(Records shown):
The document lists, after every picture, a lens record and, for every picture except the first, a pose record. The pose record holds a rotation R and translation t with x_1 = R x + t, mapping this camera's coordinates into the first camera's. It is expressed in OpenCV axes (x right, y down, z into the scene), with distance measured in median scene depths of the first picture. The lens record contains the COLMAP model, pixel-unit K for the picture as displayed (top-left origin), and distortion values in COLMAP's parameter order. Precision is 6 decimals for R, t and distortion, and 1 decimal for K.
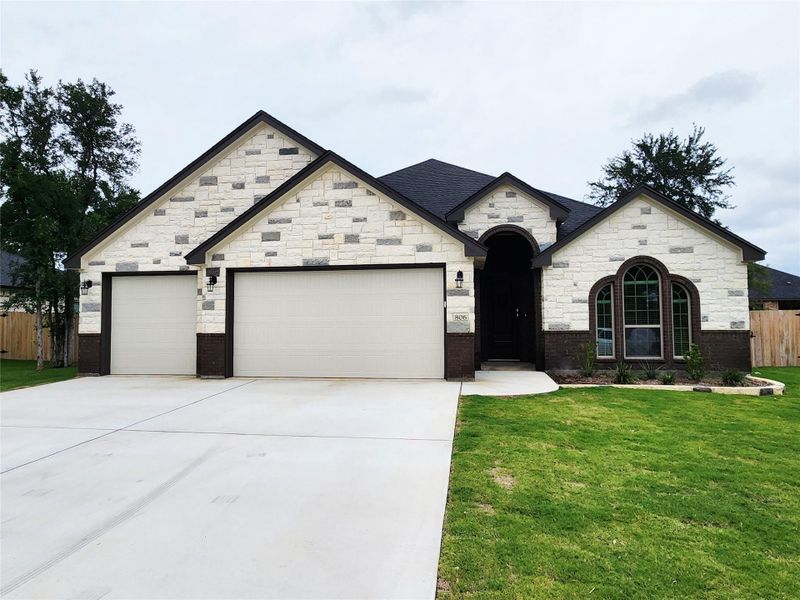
lens RADIAL K [[452.0, 0, 399.8], [0, 452.0, 298.6], [0, 0, 1]] dist [0.002605, -0.002483]
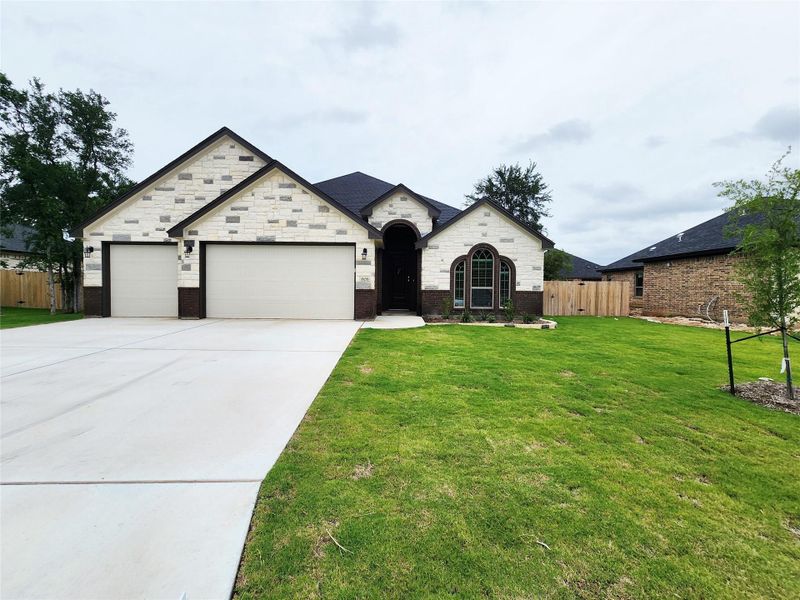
lens RADIAL K [[326.4, 0, 400.9], [0, 326.4, 298.7], [0, 0, 1]] dist [0.001615, -0.000044]
pose [[0.990776, 0.014328, 0.134754, 0.098841], [-0.023211, 0.997642, 0.064583, 0.030937], [-0.133511, -0.067115, 0.988772, -0.093784]]
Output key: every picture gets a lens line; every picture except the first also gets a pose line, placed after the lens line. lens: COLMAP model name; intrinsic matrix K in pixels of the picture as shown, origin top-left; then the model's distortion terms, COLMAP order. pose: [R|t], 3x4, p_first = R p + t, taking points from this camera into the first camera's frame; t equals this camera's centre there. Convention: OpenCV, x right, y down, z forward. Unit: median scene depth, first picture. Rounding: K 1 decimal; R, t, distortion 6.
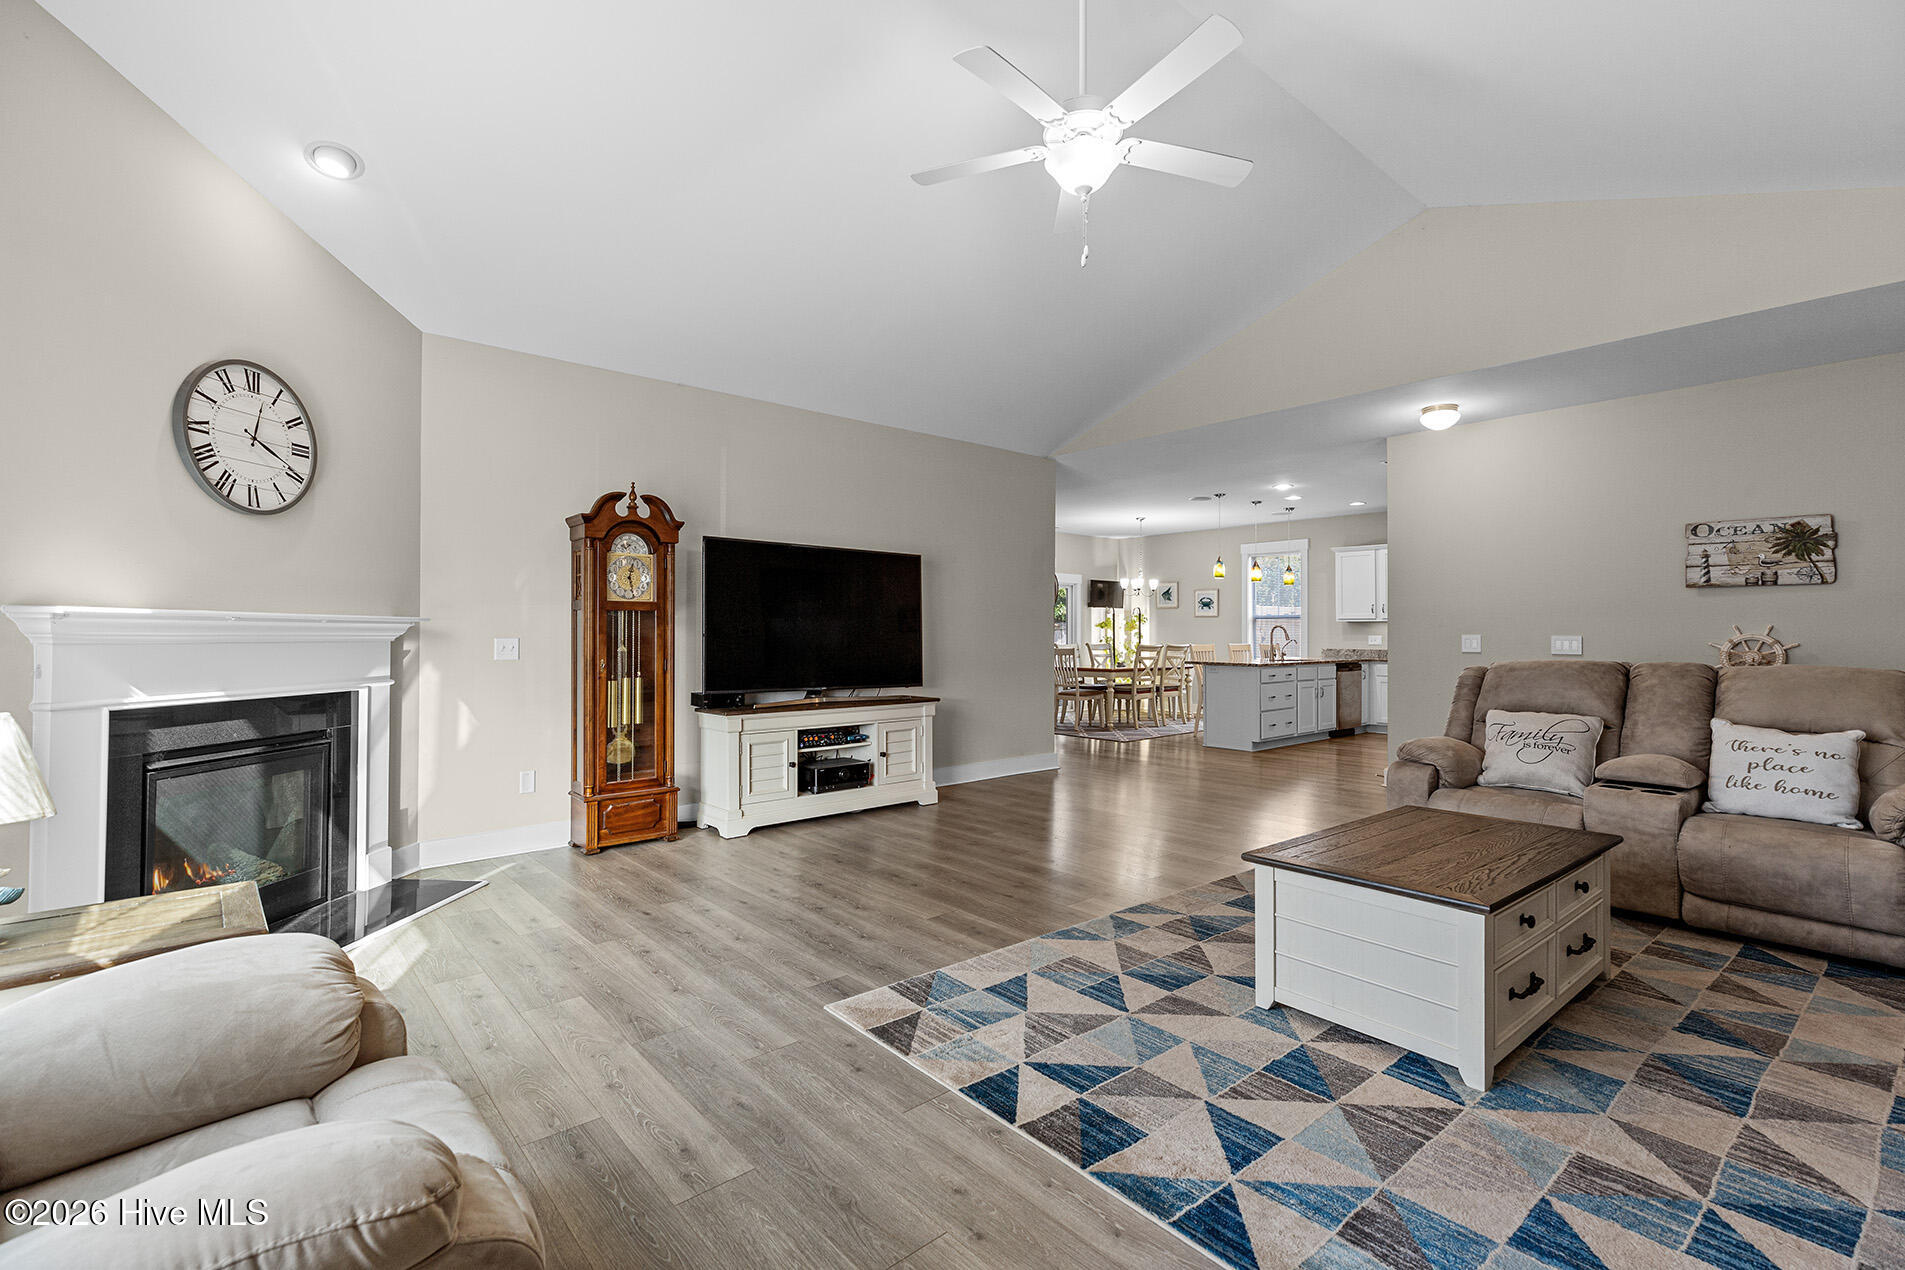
lens RADIAL K [[856.8, 0, 942.6], [0, 856.8, 614.6], [0, 0, 1]] dist [0.005487, -0.001014]
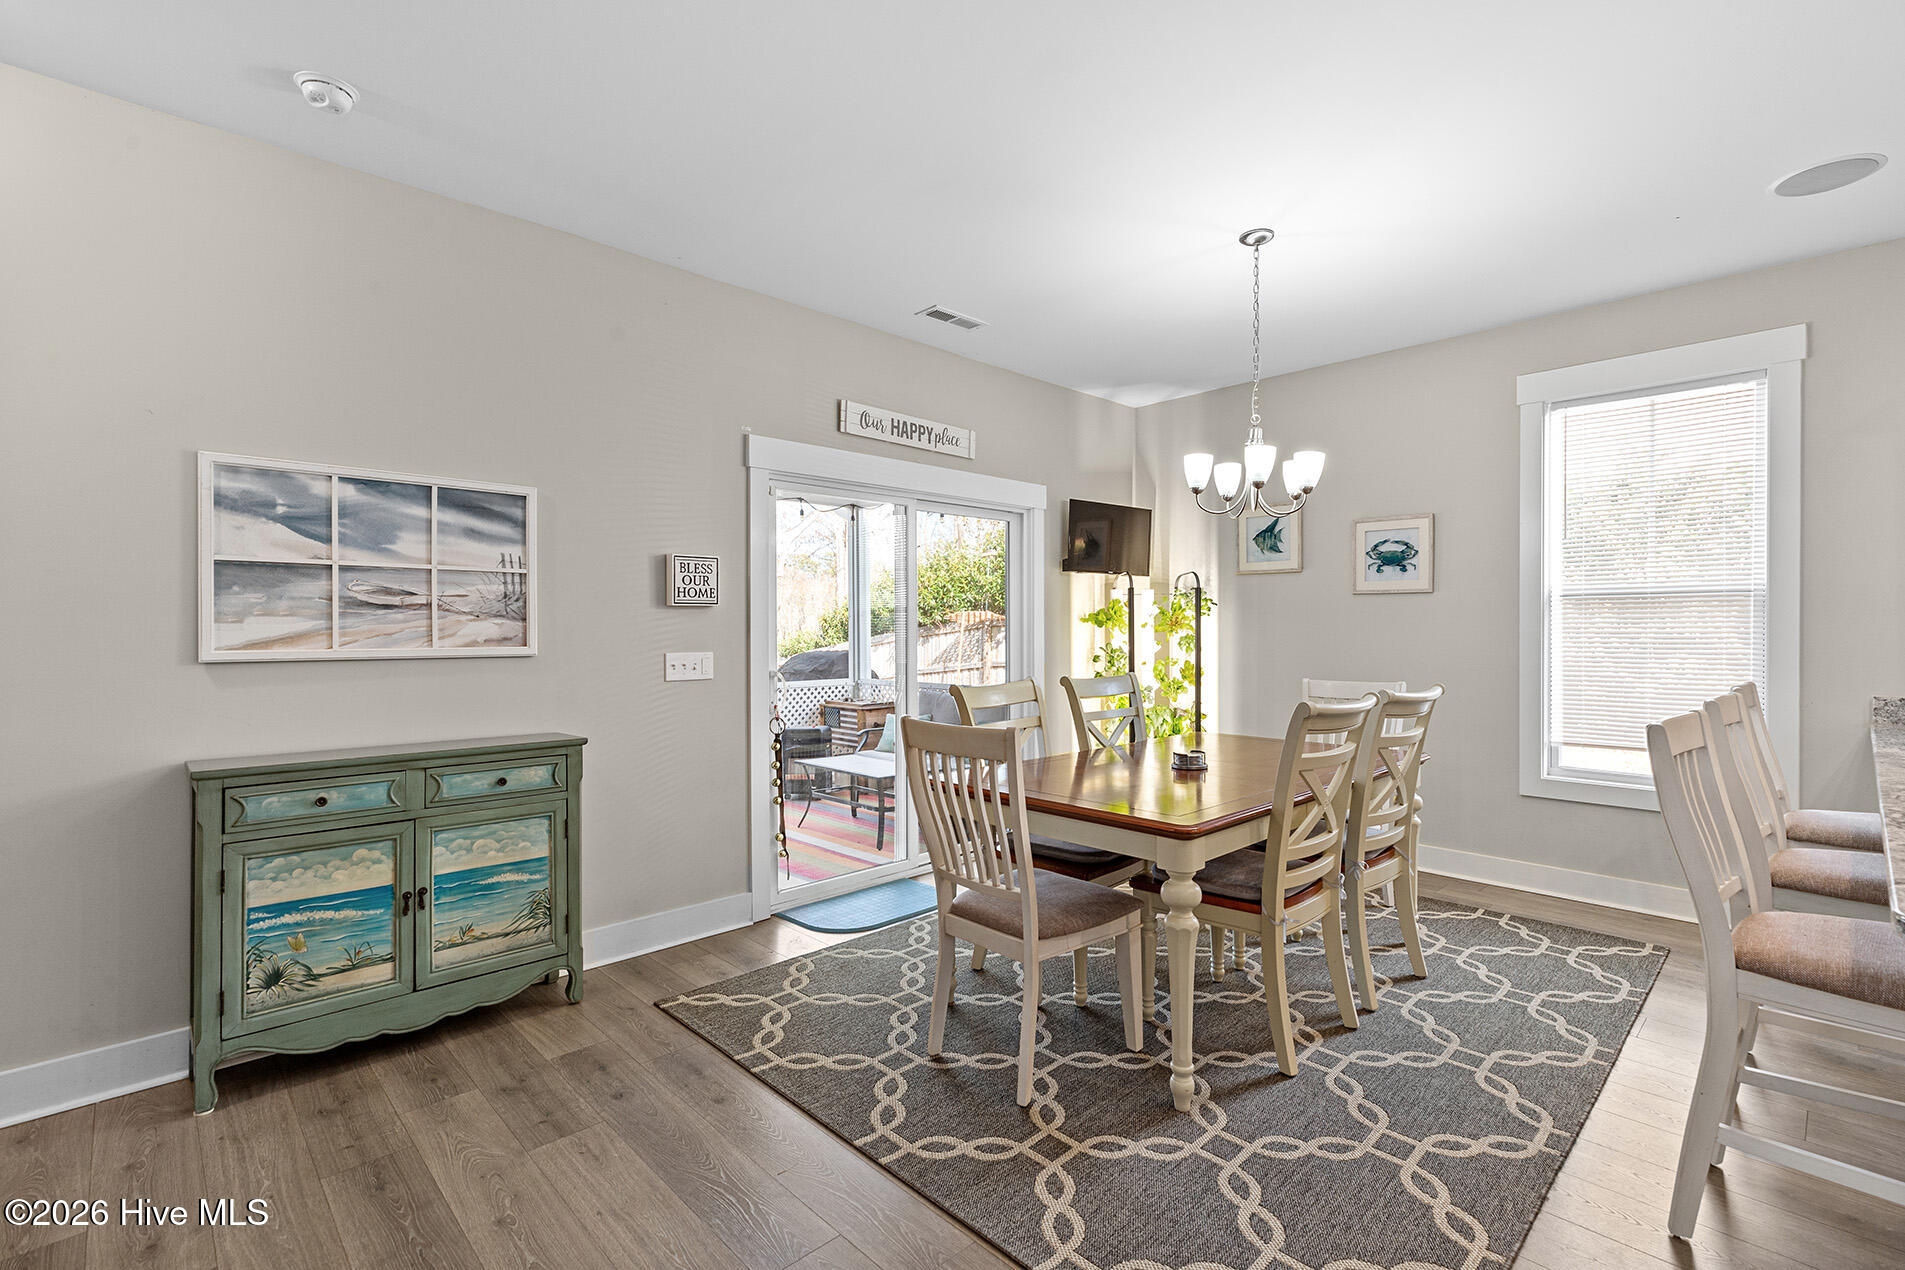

(Assignment):
Where a record above contains a picture, leave the picture out and transcribe everything else exactly.

(Your solution):
The document lists, after every picture, a lens record and, for every picture except the first, a pose record. The pose record holds a rotation R and translation t with x_1 = R x + t, mapping this camera's coordinates into the first camera's. It is expressed in OpenCV axes (x right, y down, z into the scene), with distance measured in median scene depths of the first picture. The lens record contains the COLMAP model, pixel-unit K for the picture as displayed (top-left origin), and distortion values in COLMAP's parameter order. Precision is 6 decimals for R, t and distortion, and 1 decimal for K.
lens RADIAL K [[452.0, 0, 399.8], [0, 452.0, 298.6], [0, 0, 1]] dist [0.002605, -0.002483]
lens RADIAL K [[326.4, 0, 400.9], [0, 326.4, 298.7], [0, 0, 1]] dist [0.001615, -0.000044]
pose [[0.990776, 0.014328, 0.134754, 0.098841], [-0.023211, 0.997642, 0.064583, 0.030937], [-0.133511, -0.067115, 0.988772, -0.093784]]
Output key: every picture gets a lens line; every picture except the first also gets a pose line, placed after the lens line. lens: COLMAP model name; intrinsic matrix K in pixels of the picture as shown, origin top-left; then the model's distortion terms, COLMAP order. pose: [R|t], 3x4, p_first = R p + t, taking points from this camera into the first camera's frame; t equals this camera's centre there. Convention: OpenCV, x right, y down, z forward. Unit: median scene depth, first picture. Rounding: K 1 decimal; R, t, distortion 6.
lens RADIAL K [[856.8, 0, 942.6], [0, 856.8, 614.6], [0, 0, 1]] dist [0.005487, -0.001014]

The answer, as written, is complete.